Austria (96 mi) 2011 d: Markus Schleinzer
The icily cool Austrian veneer doesn’t cover up the fact this is a creepy little film, one where the audience can’t help but hate the protagonist (Michael Fuith), a non-descript, ordinary, Fassbinderish Herr R. (1970) kind of guy who goes to work every day at an insurance company, keeps his home neat and clean, and never draws attention to himself so as not to expose the fact that he’s keeping a 9-year old boy locked in his basement. We watch the outside of his house in the evening when the shades automatically come down closing the window, literally blocking out all signs of the outside world. Markus Schleinzer worked as a casting director for fellow countryman Michael Haneke from 1994 to 2010 before venturing out on his own to make this first feature film. It’s by no means a show stopper or one that even attempts to impress, instead it moves with that glacier pace of meticulous control, where every shot is designed to establish the ordinary rhythm in the man’s life, where keeping a boy hostage as a sex slave is all part of his normal routine, offering nothing salacious or sexually provocative, but the age of the boy and the locked bar on the basement door tells us all that we need to know. The boy himself (David Rauchenberger) is never named, where his identity is completely submerged, but he’s adorable and docile, obviously accepting of his circumstances for some time now, as he’s allowed to join Michael for dinner, sitting at a table with perfect placemat settings, and together they clean up afterwards and wash and dry the dishes like a well oiled machine. The boy colors pictures and regularly writes letters to his missing parents that Michael never sends, but in obsessively orderly fashion, keeps the letters in a hidden file, much like the Nazi’s maintained meticulous train records for the transportation of the Jews to all the death camps.
This emotionally repressive style of film has become familiar to filmgoers by now, where the purposeful exactitude is hard to fault, as the composition and editing scheme reveals not only what’s happening, but also makes a comment on the suffocating psychological implications by choking out any hint of emotions onscreen, where it plays out like a recorded diary, never adding any personal commentary, as the interior world of Michael may be pretty close to a void, where the director often captures him sitting all alone in the dark. Occasionally, however, something stirs inside and he takes the boy out on a field trip excursion, like a visit to a petting zoo, his hand always firmly clasped, where for a brief moment he’s actually part of the world outside. But for every moment of optimism, it also produces that wincing moment when he’s locked back inside again like a caged animal on display whose only contact is during regular visiting hours, where he’s forced to capitulate to Michael’s world, whatever that may entail.
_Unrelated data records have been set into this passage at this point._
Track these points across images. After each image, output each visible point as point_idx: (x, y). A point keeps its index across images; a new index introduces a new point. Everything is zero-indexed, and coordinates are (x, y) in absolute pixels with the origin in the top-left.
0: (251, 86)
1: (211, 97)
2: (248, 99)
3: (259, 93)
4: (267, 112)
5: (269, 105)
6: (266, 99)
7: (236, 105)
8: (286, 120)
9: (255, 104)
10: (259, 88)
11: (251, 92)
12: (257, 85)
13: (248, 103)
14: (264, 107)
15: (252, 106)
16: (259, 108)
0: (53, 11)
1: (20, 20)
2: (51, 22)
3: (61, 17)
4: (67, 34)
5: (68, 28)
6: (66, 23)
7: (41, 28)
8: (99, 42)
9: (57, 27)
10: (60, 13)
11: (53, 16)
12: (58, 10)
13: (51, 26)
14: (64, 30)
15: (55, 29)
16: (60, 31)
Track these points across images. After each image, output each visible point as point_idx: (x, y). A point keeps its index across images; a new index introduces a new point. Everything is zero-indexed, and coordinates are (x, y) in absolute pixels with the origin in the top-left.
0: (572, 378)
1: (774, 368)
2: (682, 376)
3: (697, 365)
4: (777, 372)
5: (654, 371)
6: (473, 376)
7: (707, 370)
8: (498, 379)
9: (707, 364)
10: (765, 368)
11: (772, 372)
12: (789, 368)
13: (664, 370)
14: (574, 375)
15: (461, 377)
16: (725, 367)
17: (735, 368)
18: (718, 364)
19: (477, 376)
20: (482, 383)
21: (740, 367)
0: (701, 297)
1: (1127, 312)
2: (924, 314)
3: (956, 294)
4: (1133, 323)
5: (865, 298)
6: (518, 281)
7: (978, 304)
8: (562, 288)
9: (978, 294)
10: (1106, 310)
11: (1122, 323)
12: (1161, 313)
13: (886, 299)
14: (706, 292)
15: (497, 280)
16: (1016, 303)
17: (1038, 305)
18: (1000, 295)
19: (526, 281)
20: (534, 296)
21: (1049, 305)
Where this film does make a brief break from the typical austere stylization is adding bits of humor, where outlandishly enough this occasionally becomes a comedy about pedophilia, where the audience is primed to laugh and poke fun at the sexual possessor, to see what a fool he can make of himself, similar to the use of violence in Haneke films, like FUNNY GAMES (1997), where the films play to the audience’s expectations. But every variation from the norm is extremely brief, where the established routine dominates the landscape.
As anyone with children knows, it’s hard to raise children alone, and despite Michael’s orderly world, he’s no exception, as kids act up, get hurt, cry, or even get sick, all things beyond his control, challenging the range of his parental skills, as he has to keep his prized possession alive and in good health. We get clues into the boy’s deepening psychological depression and his moments of rage, while also seeing Michael occasionally off his game, as sometimes the boy just isn’t in the mood to play and instead feels listless and disconsolate, where it ends up as Michael boiling over with inner rage. He’s a man used to getting his way, and as the boy gets older, he’s less inclined to show any interest in what Michael wants from him, instead growing more aloof. This presents a challenge for Michael, who has no experience whatsoever in human relations or how to motivate the disinterested, and every attempt leads to a further misstep on his part, where it’s his all controlling world that is coming apart, like steam exploding from a boiling teapot. He lives in constant denial over his captive’s abuse, filling his life with ordinary moments, watching television, living in an ordinary world, but occasionally he gets a good look at himself in the mirror which makes him feel exasperatingly feeble, like a child himself, helpless and uncomfortable, as apparently he’s never matured emotionally beyond the age of his captive, where all he can be is a bully on the block. A few years ago, there was a common theme of movies using the Turtle’s song “Happy Together,” often to humorous effect—see Wong Kar-wai’s HAPPY TOGETHER (1997) or Christophe Honoré’s MA MÈRE (2004), for instance. Here the director has chosen a variation on a similar song to a chilling and strangely provocative effect.